The morning after was one of those November mornings that New England occasionally produced as if in apology for all the others — a sky of such pure cold blue it looked painted, the frost on the yard catching the early sun, the elms on Cemetery Road casting long clean shadows. Eli sat on the front porch in his coat and watched the morning happen.

Walter Finch sat on the porch railing beside him.

Not threatening now, not the too-wide smile of the classroom. Just sitting, his feet swinging in their wrong-decade shoes, his dark eyes on the street with the expression of someone watching the world from a slight remove that was both separation and peace.

“She’s weaker,” Eli said.

Walter nodded. His lips moved: less hold.

“Will you go? Now that Harwick’s gone?” Eli asked.

Walter looked at him. Something in the dead boy’s face was lighter than it had been — some weight of the Pale Woman’s possession reduced, some degree of the terror Eli had seen last night when Walter had warned him about his mother.

Soon, Walter’s lips formed. Not yet. Few more days.

“What are you waiting for?” Eli said.

Walter was quiet for a moment. Then, carefully: My mother to stop blaming herself.

Eli understood. He thought about Edmund Harwick and forgiveness and grief and the way the dead were held not only by dark forces but by the unresolved weight of the living who mourned them.

“She will,” he said. “Eventually.”

Walter looked at him with those dark, pond-drowned eyes.

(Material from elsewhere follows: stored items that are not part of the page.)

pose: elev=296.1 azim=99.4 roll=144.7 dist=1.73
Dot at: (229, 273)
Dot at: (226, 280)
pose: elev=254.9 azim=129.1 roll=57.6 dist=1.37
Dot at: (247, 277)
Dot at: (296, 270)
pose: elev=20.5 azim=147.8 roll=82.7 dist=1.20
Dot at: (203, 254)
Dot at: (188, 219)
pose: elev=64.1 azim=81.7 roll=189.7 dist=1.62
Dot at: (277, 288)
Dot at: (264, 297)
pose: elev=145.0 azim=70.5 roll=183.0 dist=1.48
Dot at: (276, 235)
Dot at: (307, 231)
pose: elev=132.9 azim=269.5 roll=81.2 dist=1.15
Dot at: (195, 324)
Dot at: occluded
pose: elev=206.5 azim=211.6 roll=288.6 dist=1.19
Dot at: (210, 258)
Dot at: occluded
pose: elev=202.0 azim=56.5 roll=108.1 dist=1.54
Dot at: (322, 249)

I know, he said. That’s why I can wait.

Eli nodded.

Behind him the front door opened and his mother came out with two cups of cocoa and sat beside him on the porch step. She couldn’t see Walter on the railing — nobody but Eli could. She handed him his cup and wrapped her hands around hers and looked at the blue morning.

“I want to talk to you,” she said. “About Michael.”

Eli looked at her.

“Agnes says the grief is the door,” Ruth said. She was looking at the elm trees, not at Eli. “That as long as it’s a secret, it’s a weakness she can use.” She paused. “I’ve been keeping it as a secret for eight years. From your father, mostly. From myself.” She stopped. “He was born in 1963. He lived for six weeks. And then—” she stopped again. Her eyes were bright. “And then he didn’t.”

“I know,” Eli said. “A little.”

“I should have told you,” she said. “He was your brother. He deserved to be known.”

Eli thought about Walter Finch on the railing, waiting for his mother’s grief to resolve. He thought about the specific gravity of unprocessed loss and what it left in the air for darker things to find.

“Tell me about him,” Eli said. “Tell me everything.”

His mother looked at him.

She told him.

On the porch railing, Walter Finch listened, and the morning held them, and the blue sky held everything, and somewhere under the house the Pale Woman lay in her salt-line boundary and waited with the patience of something that had been waiting since before any of them were born, and would wait long after they were gone.

But today she would not have them.

Today the living were talking to each other, and grief was being given somewhere to go, and the door she had been prying open was, for now, being held shut from the inside.